* _TASK DIRECTIONS_
Below is a listing; retype exactly the lines between the one containing "left ankle: (400, 598)" and the one containing "left knee: (1, 304)", inclusive, minus the pictures.

________________________________________

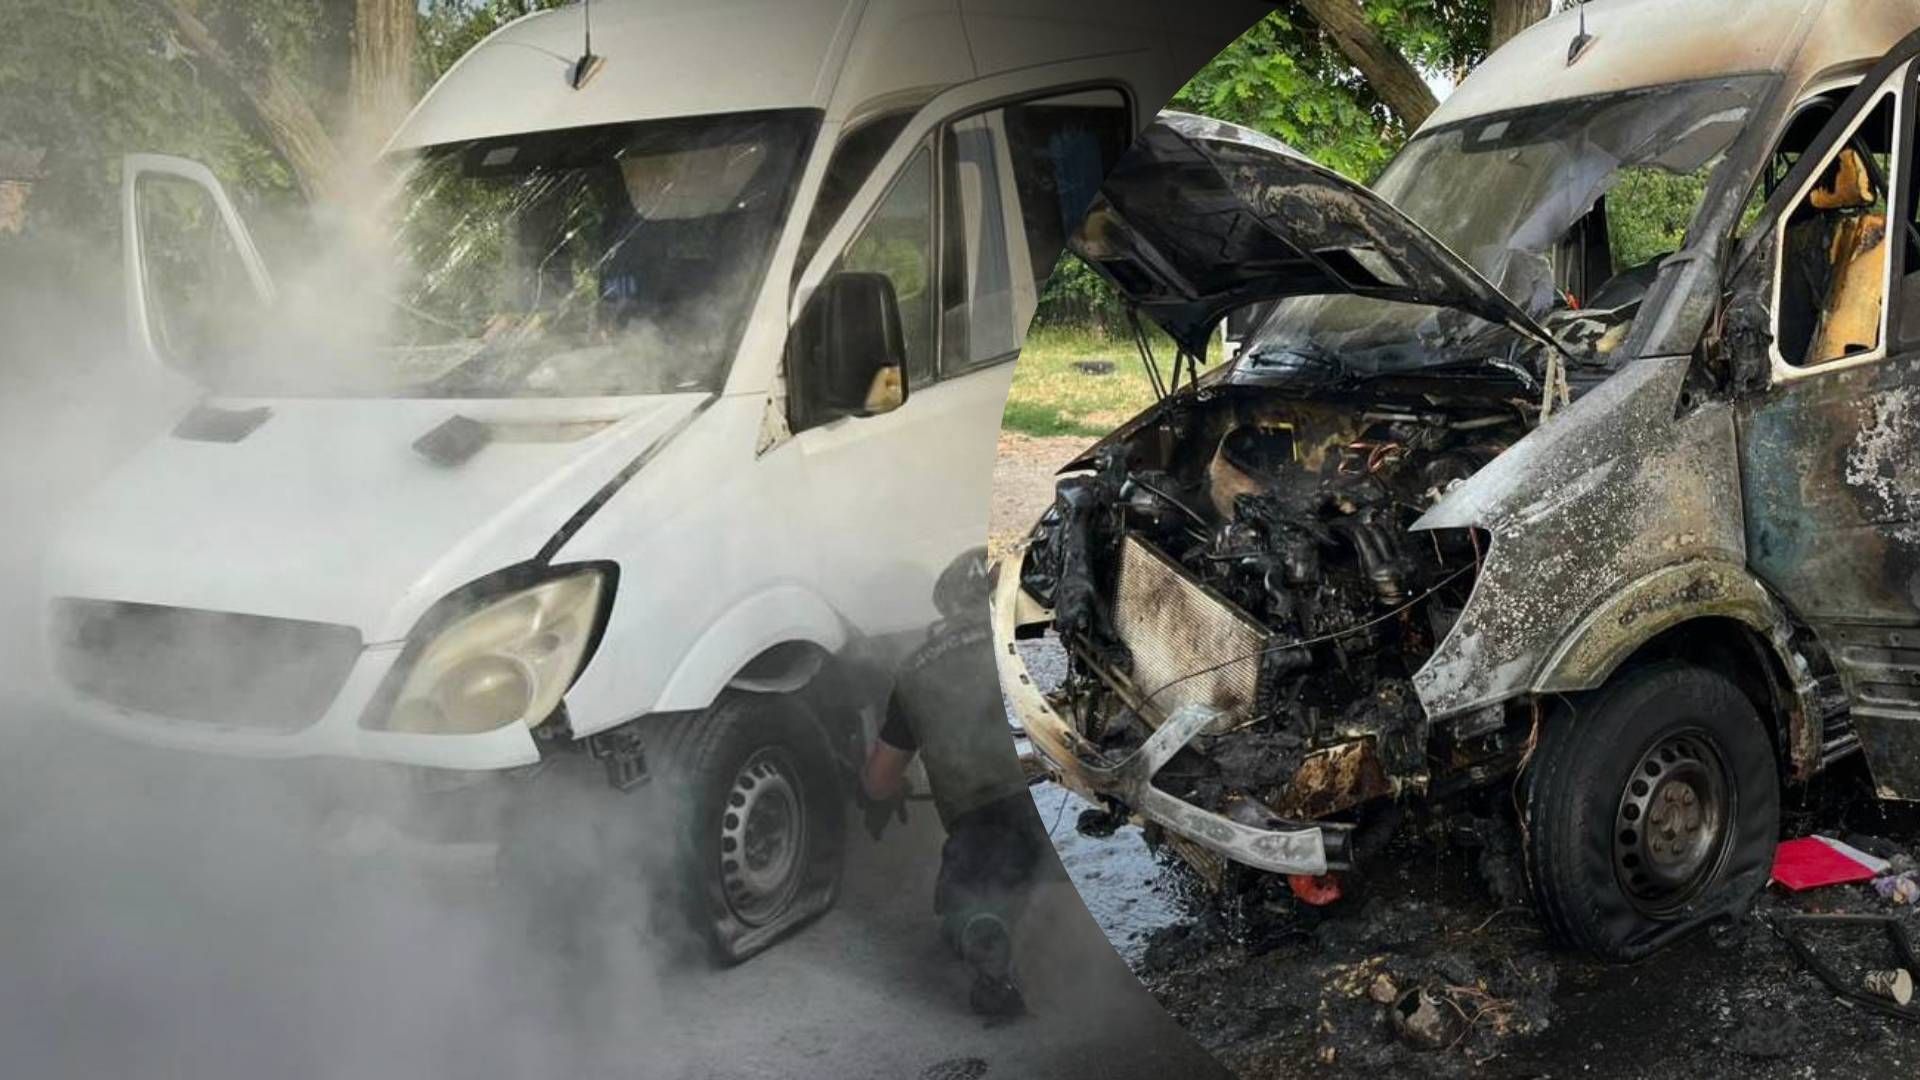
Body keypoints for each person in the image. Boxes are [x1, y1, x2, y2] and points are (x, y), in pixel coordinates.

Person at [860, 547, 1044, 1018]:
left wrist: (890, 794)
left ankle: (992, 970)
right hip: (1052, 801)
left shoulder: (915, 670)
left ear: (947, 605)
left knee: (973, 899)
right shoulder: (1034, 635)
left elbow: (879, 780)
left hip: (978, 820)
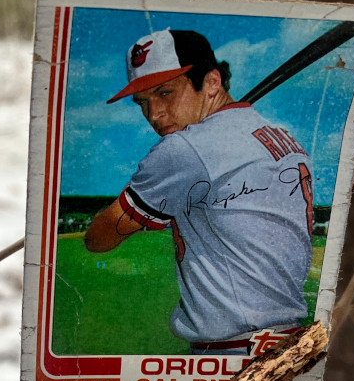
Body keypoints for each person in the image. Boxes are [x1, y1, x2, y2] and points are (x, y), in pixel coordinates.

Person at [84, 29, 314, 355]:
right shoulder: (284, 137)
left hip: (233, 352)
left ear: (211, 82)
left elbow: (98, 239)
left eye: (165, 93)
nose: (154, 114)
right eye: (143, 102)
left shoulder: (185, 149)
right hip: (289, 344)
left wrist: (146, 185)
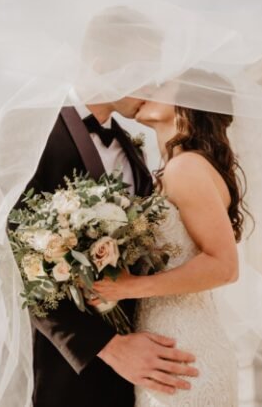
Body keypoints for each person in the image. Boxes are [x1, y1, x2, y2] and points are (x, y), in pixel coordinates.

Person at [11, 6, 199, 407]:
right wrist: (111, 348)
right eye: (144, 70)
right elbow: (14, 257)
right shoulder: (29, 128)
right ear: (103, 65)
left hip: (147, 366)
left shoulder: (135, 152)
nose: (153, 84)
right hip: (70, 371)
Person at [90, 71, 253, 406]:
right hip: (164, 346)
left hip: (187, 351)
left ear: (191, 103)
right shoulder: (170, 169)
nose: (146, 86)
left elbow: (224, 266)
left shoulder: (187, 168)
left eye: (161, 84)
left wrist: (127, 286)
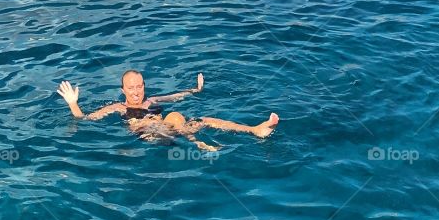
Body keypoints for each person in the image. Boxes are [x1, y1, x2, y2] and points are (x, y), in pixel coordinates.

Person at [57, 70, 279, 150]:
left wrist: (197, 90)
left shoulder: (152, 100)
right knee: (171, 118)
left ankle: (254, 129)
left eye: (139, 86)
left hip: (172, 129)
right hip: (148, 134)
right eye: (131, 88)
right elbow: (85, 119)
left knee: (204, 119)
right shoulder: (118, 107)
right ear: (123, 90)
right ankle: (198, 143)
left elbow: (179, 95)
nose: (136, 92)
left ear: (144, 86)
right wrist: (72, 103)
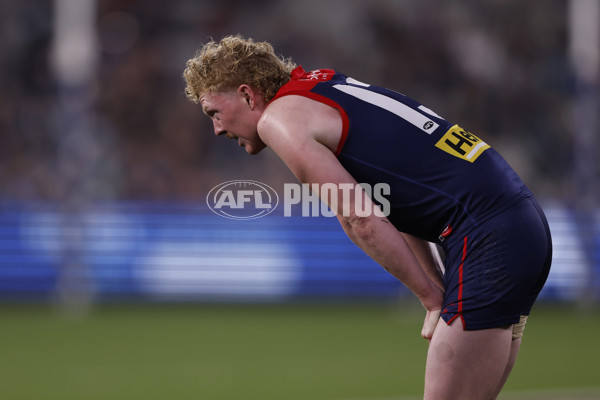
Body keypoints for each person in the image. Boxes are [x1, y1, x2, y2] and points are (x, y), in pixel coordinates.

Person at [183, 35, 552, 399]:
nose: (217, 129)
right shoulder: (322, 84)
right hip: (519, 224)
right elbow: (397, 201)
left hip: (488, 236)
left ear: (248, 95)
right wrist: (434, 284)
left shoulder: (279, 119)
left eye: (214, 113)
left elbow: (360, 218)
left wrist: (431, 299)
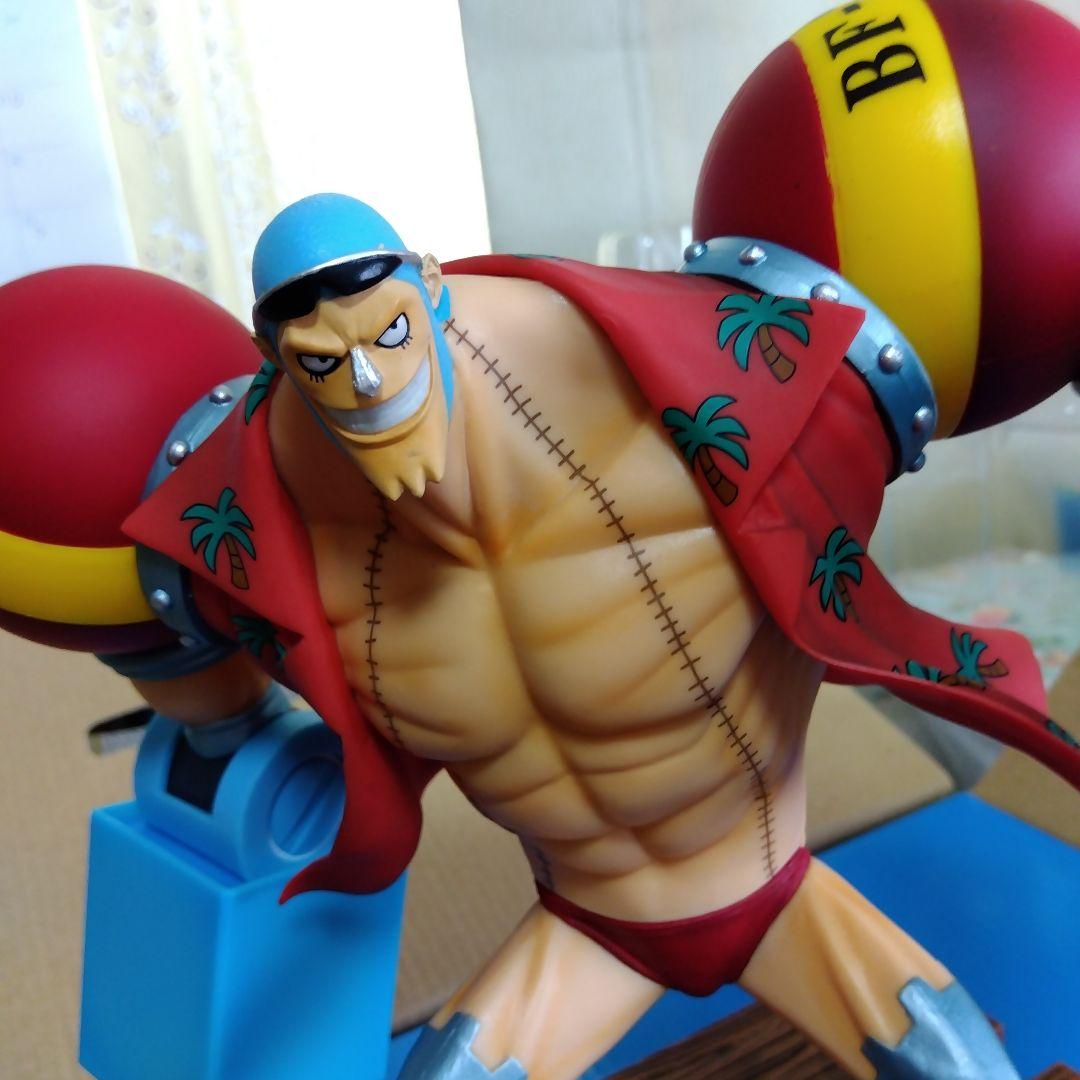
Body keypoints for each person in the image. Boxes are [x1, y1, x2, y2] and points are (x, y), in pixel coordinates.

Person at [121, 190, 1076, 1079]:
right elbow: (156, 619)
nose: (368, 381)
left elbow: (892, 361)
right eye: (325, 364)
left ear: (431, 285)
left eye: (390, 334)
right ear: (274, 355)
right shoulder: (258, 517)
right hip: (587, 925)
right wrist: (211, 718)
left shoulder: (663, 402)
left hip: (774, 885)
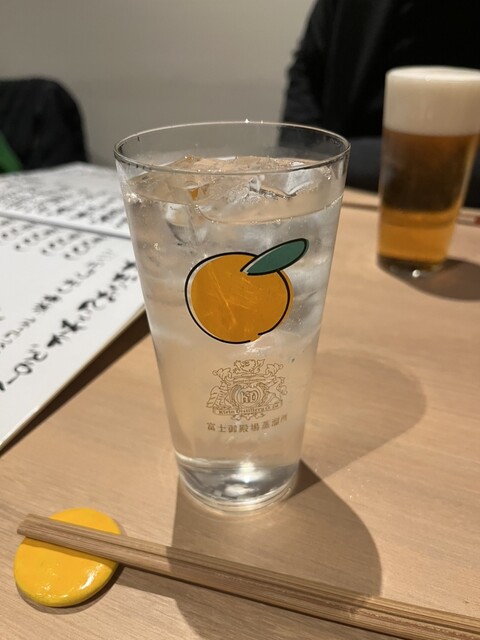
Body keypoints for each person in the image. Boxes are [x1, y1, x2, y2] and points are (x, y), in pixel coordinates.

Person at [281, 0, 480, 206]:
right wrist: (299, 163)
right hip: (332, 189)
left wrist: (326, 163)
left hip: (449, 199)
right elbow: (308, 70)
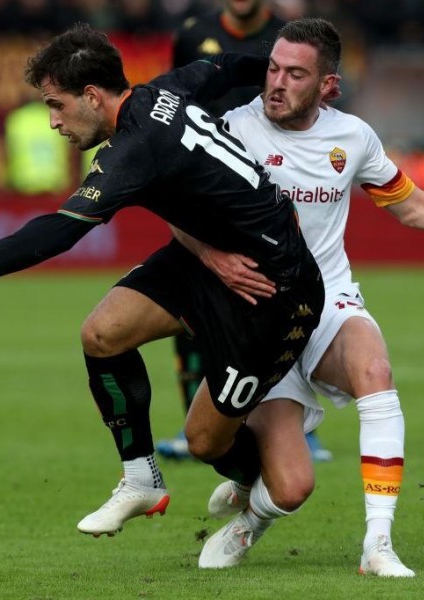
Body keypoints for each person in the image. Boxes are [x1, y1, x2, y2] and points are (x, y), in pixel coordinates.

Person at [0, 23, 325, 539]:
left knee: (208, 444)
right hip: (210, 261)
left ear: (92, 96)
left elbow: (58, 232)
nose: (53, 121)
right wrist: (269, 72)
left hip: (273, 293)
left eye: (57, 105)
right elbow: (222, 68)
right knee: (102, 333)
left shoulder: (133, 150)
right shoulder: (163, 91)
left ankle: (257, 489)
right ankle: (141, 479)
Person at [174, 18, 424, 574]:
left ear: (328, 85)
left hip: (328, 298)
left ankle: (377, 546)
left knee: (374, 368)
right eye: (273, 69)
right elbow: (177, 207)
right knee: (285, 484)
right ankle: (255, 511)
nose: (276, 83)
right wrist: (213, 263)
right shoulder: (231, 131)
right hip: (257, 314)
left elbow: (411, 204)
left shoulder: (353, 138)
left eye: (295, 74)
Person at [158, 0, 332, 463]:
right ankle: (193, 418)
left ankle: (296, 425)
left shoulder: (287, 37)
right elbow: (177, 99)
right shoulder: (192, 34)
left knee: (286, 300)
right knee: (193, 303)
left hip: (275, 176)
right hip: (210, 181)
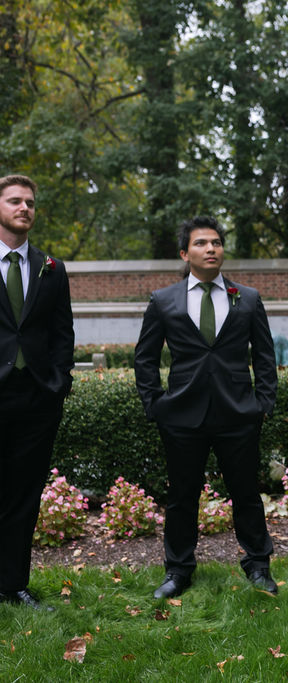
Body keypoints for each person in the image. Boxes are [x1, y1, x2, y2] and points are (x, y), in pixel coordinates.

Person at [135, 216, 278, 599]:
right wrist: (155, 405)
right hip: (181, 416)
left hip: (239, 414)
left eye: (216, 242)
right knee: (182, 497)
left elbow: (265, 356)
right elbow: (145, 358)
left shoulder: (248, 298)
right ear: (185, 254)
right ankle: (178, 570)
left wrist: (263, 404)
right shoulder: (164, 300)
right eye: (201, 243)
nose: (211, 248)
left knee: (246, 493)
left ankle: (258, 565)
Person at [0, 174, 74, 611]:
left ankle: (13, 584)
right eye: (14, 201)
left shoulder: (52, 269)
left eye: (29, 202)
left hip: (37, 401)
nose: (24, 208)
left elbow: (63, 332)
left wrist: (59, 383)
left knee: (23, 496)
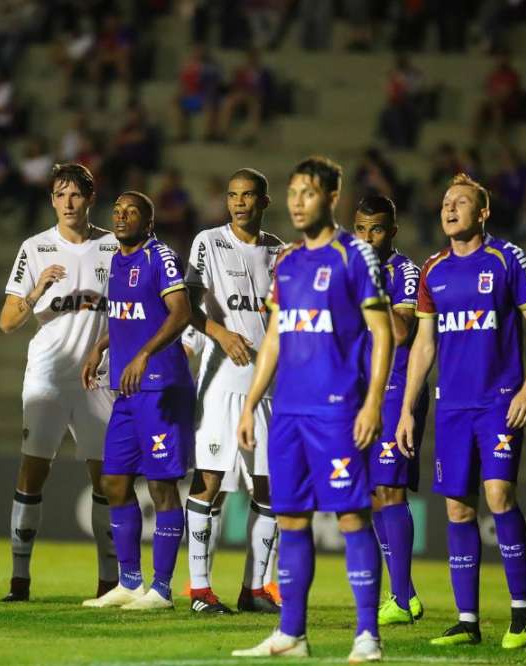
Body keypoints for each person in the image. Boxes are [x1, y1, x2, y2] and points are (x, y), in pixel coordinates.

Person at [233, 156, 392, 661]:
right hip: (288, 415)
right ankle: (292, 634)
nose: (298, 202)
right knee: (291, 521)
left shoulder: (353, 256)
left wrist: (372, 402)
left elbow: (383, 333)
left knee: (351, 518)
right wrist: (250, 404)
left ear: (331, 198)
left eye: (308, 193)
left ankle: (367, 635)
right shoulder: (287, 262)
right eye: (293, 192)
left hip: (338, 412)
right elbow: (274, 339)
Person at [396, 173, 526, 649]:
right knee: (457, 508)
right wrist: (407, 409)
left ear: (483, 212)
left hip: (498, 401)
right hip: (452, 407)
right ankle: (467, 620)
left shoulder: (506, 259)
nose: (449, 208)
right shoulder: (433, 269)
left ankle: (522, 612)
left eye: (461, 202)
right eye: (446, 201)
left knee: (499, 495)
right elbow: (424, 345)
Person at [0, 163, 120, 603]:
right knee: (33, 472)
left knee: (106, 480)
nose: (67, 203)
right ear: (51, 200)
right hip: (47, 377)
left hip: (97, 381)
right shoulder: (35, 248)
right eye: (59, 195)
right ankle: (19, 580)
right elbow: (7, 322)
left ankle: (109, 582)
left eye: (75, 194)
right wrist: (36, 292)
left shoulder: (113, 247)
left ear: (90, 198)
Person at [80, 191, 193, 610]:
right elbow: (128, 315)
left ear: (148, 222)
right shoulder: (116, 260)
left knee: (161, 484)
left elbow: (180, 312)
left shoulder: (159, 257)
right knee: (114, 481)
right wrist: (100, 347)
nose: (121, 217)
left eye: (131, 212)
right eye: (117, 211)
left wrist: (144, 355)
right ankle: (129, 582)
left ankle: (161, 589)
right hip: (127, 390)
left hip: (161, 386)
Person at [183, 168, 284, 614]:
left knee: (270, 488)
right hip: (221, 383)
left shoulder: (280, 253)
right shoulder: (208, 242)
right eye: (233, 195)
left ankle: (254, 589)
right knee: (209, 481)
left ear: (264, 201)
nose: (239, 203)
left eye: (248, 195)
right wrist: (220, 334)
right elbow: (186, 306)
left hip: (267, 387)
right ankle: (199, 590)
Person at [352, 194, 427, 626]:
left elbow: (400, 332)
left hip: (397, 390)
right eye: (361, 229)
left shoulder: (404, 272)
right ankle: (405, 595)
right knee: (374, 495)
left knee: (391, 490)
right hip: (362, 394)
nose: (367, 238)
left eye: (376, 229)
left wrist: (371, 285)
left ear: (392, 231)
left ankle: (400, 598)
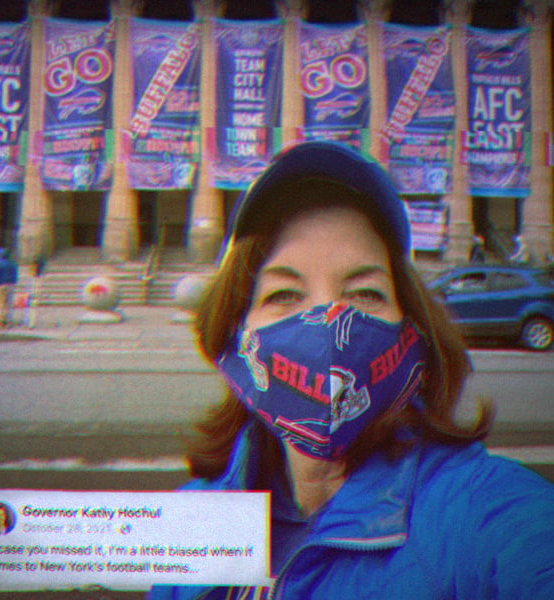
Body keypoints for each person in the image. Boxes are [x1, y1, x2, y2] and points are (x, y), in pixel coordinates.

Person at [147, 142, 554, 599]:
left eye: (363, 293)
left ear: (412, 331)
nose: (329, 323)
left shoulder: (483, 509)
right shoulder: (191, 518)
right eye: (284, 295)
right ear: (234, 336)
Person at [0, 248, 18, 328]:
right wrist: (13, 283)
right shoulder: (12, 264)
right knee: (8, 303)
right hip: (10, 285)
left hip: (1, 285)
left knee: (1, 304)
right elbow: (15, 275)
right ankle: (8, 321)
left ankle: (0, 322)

________________________________________

* _EXPECTED ANSWER_
left ankle: (400, 598)
Body keypoints for each person in the image. Boxes are [x1, y1, x2, y2] and points are (x, y), in pixel coordinates.

Person at [147, 142, 554, 599]:
left eye: (363, 293)
left ear: (412, 331)
nose: (329, 323)
left shoulder: (483, 509)
right shoulder: (191, 518)
right eye: (284, 295)
right ear: (234, 336)
Person at [0, 248, 18, 328]:
right wrist: (13, 283)
right shoulder: (12, 264)
right knee: (8, 303)
right hip: (10, 285)
left hip: (1, 285)
left knee: (1, 304)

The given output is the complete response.